La falta de lluvias ya segó el 14% de la producción agrícola española en 2022, el triple que la media europea, y está por ver aún el peaje definitivo que se cobró en 2023, el año más caluroso de la historia desde que hay registros. Son precisamente los efectos de la crisis climática, junto con el aumento generalizado de los costes —electricidad, carburantes o fertilizantes—, la brecha competitiva con los mercados extracomunitarios y la entramada burocracia de las ayudas europeas al campo —que absorben un tercio del presupuesto de la UE—, los que han motivado la huelga de la agricultura convocada en multitud de países de la Unión Europea, incluida España.

Son problemas que afectan de forma transversal a todo el sector agrícola, que también arrastra sus propios fantasmas internos: la sobrexplotación y contaminación de las reservas de agua —y que incluyen prácticas fraudulentas como los pozos ilegales— son la otra cara de la moneda de la profunda crisis del modelo agrícola extensivo, donde destaca ante todo la voracidad hídrica de unos regadíos que se han multiplicado por tres en los últimos 50 años.

Pese a esto, España sigue presentando un mapa de la agricultura heterogéneo, con importantes diferencias regionales y mucho más variado que en el resto de Europa. La tierra arable de secano —cereales en su mayoría— representa más de la mitad de los cultivos, aunque se concentra en las Castillas y Aragón, según los datos de 2018 del proyecto europeo CORINE Land Cover. Los olivares, por su parte, suponen el 12% de la superficie agraria española y destacan como el segundo tipo de cultivo más importante en España por detrás de la agricultura de secano, pero aumentan su presencia y dibujan una mancha verde predominante en Andalucía.

Mapa de la agricultura en Europa

Algo similar ocurre en el Levante con los frutales, que a nivel nacional ocupan el 6% de los cultivos pero tiñen la Comunidad Valenciana o Murcia de tonos naranjas y amarillos gracias a las numerosas plantaciones de cítricos; o en Castilla-La Mancha con los viñedos, donde la industria del vino rivaliza con las plantaciones de secano a pesar de que en el conjunto del país suponen también solo el 6%.

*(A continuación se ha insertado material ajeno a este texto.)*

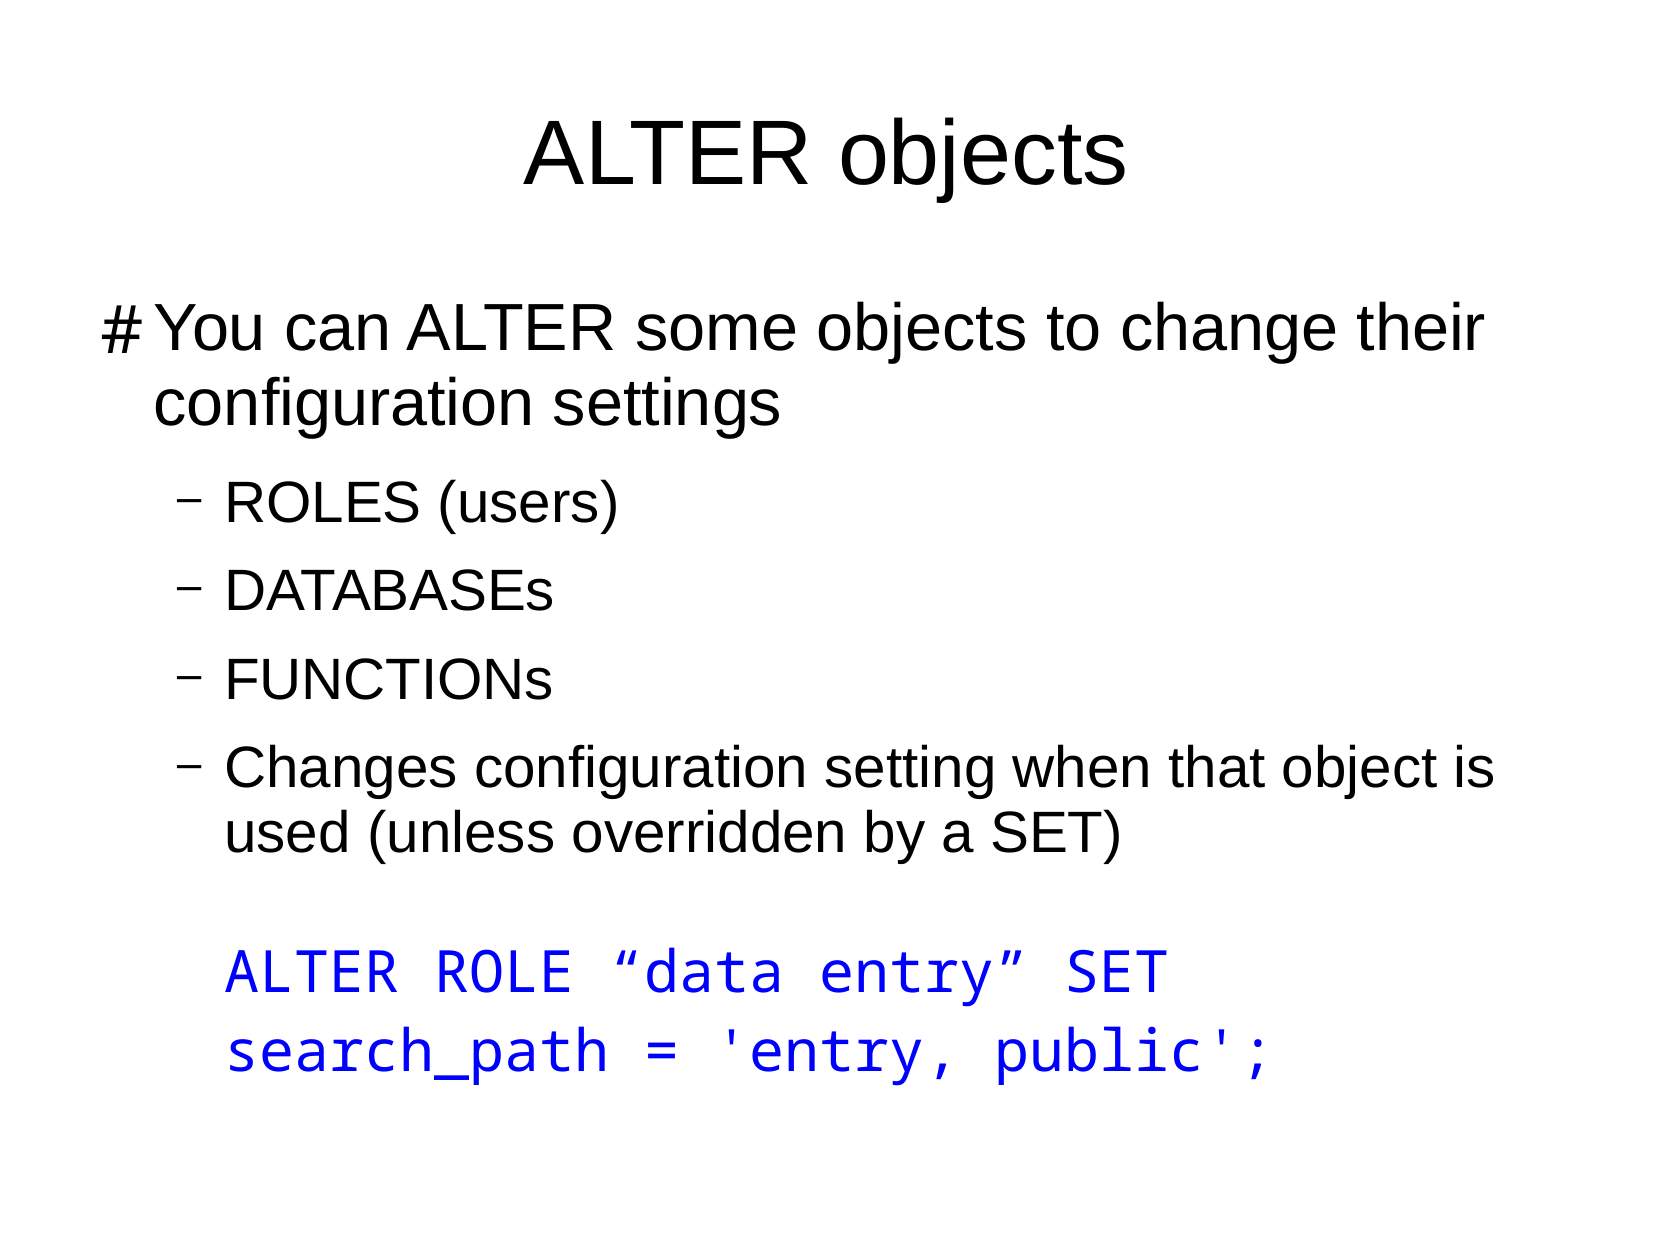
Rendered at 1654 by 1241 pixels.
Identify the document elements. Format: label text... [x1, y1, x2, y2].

list You can ALTER some objects to change their configuration settings ROLES (users) DATABASEs FUNCTIONs Changes configuration setting when that object is used (unless overridden by a SET) ALTER ROLE “data entry” SET search_path = 'entry, public'; [82, 290, 1571, 1094]
title ALTER objects [82, 49, 1571, 257]
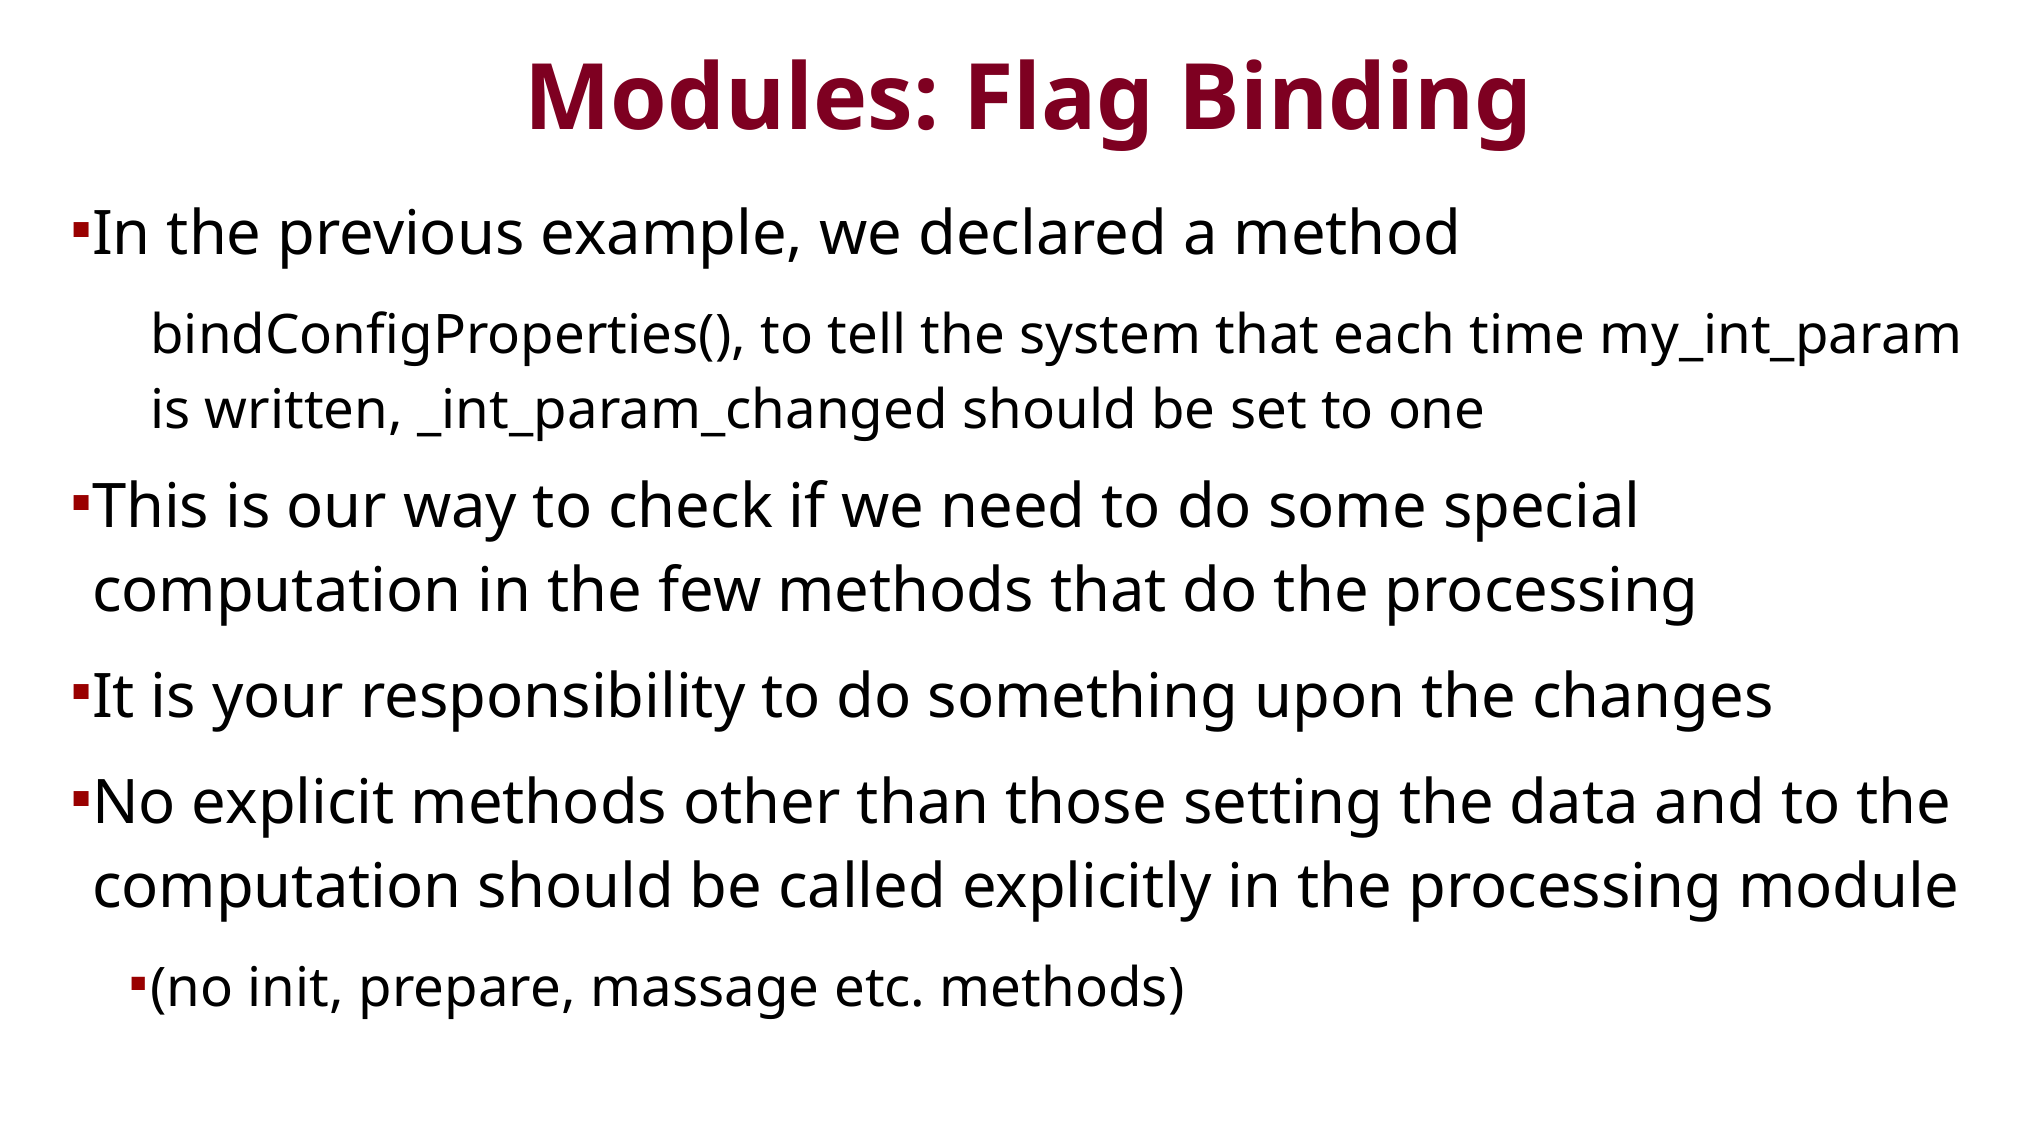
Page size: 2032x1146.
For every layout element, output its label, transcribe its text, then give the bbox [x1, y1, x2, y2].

Al margen de todas esas dinámicas está Galicia, donde la compartimentación de la tierra se traduce en un mosaico de cultivos en el que los datos de CORINE Land Cover no alcanzan a distinguir un tipo de explotación predominante.

A pesar de esa variedad, el campo español se está viendo afectada por una serie de problemas comunes que están limitando la rentabilidad de los cultivos, especialmente de los más pequeños. Prueba de ello es que el número de explotaciones agrarias se redujo en un 8% en el país mediterráneo entre 2009 y 2020, según datos del Ministerio de Agricultura, Pesca y Alimentación. Mientras, las instalaciones más grandes, aquellas que ocupan más de cien hectáreas y por lo tanto las más beneficiadas por la Política Agraria Común de la Unión Europea, crecieron un 9%. Es decir, una concentración de la producción agrícola en cada vez menos manos que además acaparan gran parte de los subsidios.